§ AVAILABLE DATA
=====
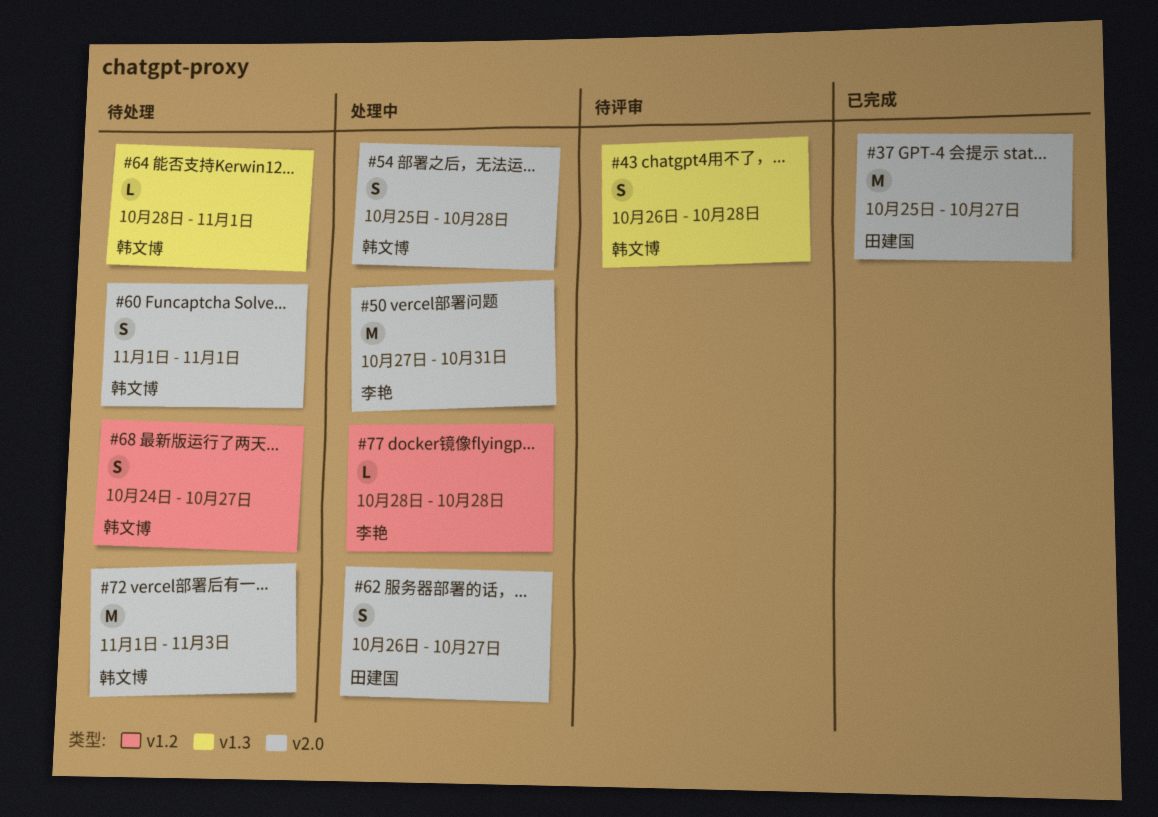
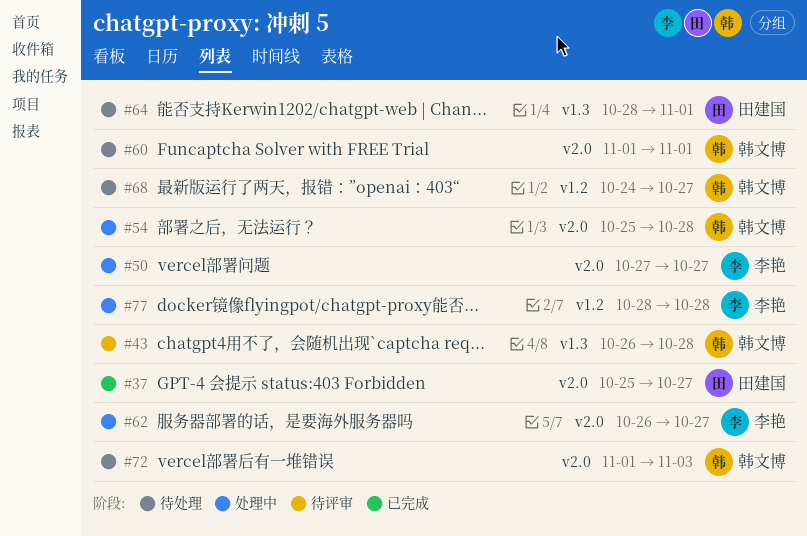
#50, due: Oct 31 -> Oct 27
#62, owner: 田建国 -> 李艳
#64, owner: 韩文博 -> 田建国

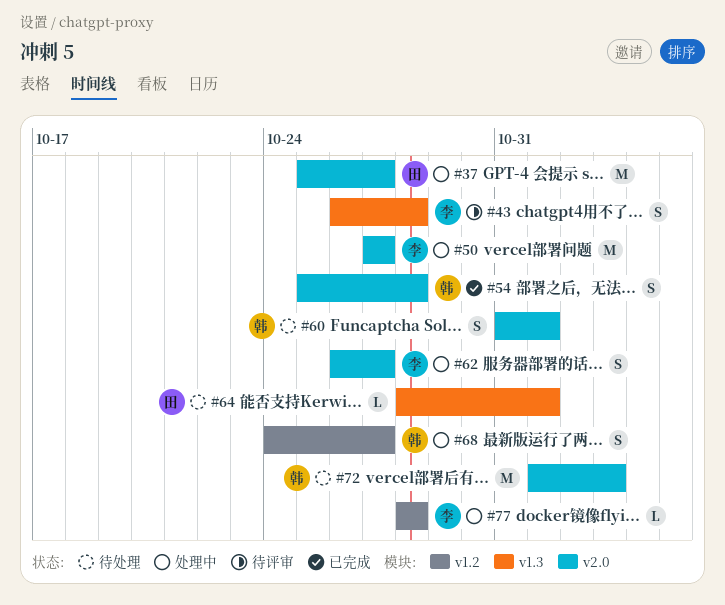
#37, status: 已完成 -> 处理中
#43, owner: 韩文博 -> 李艳
#54, status: 处理中 -> 已完成
#60, start: Nov 1 -> Oct 31
#68, status: 待处理 -> 处理中

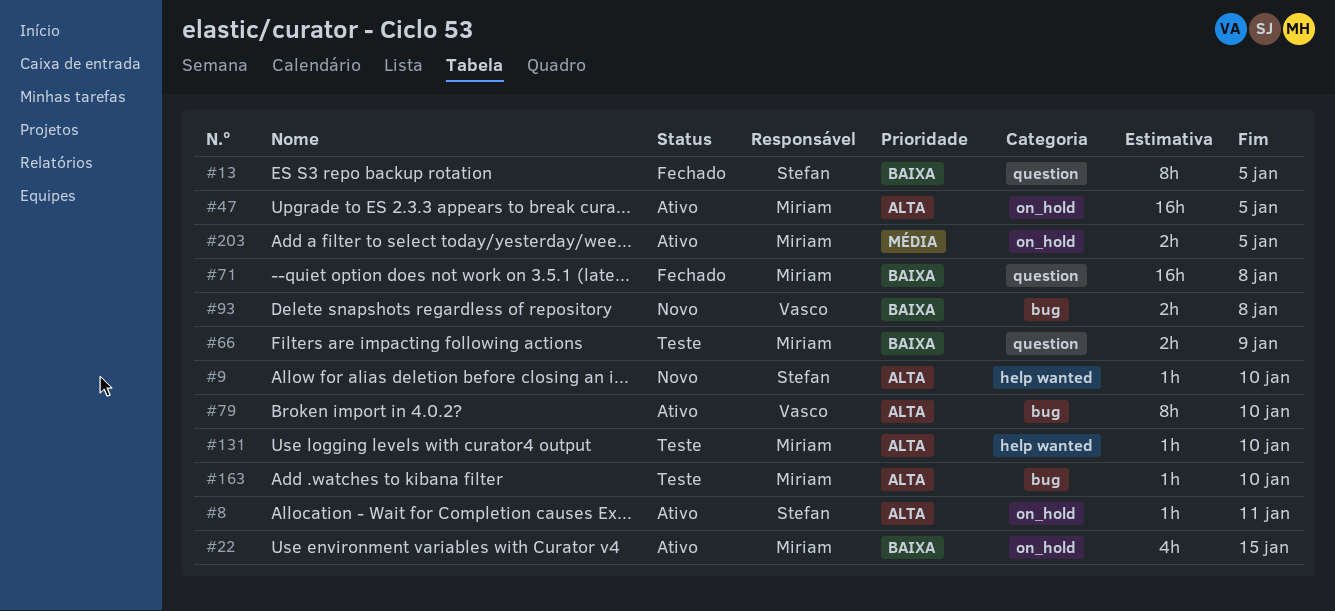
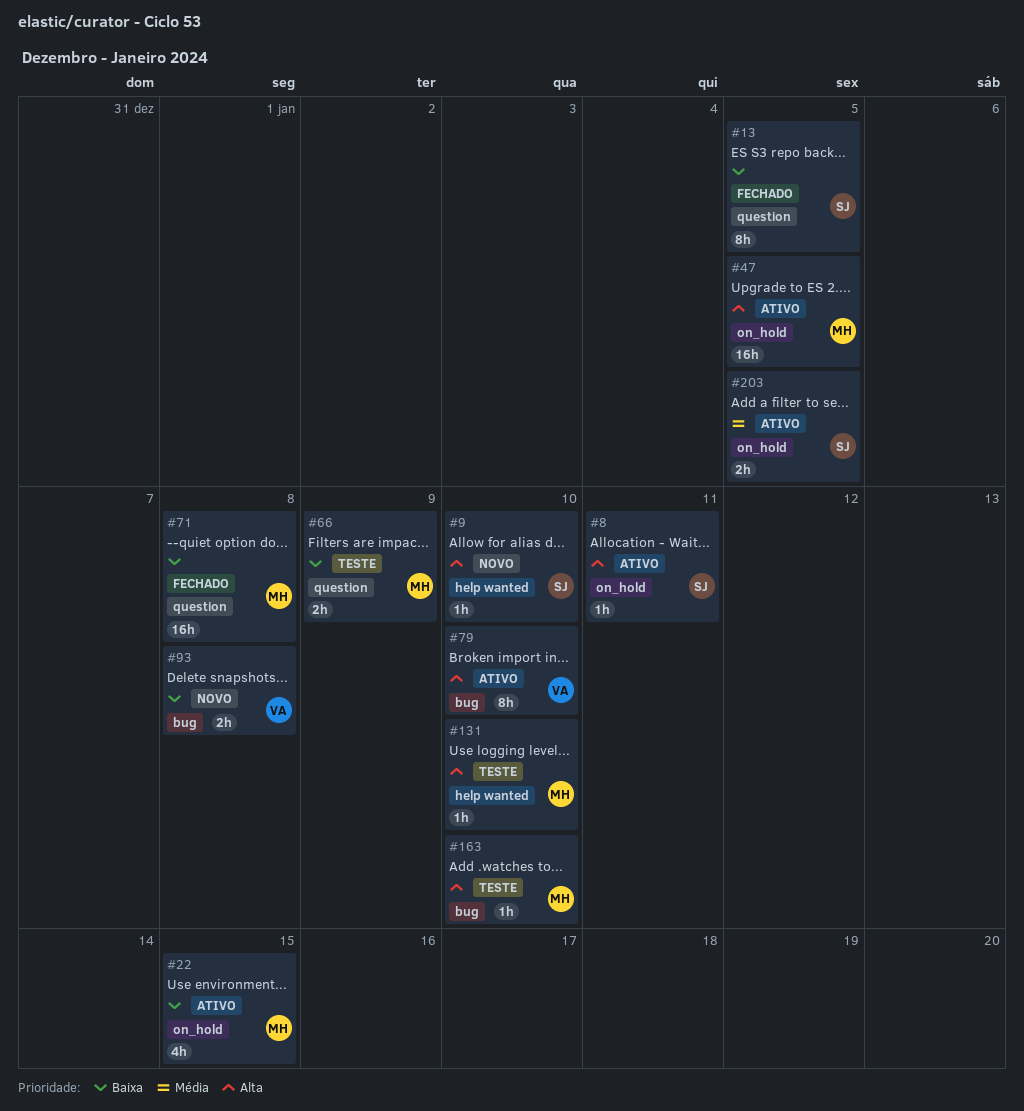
#203, owner: Miriam -> Stefan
=====
§ WHAT YOU WILL DO
Select all lines in the listing that include the word "status".

§ RESULT
#37, status: 已完成 -> 处理中
#54, status: 处理中 -> 已完成
#68, status: 待处理 -> 处理中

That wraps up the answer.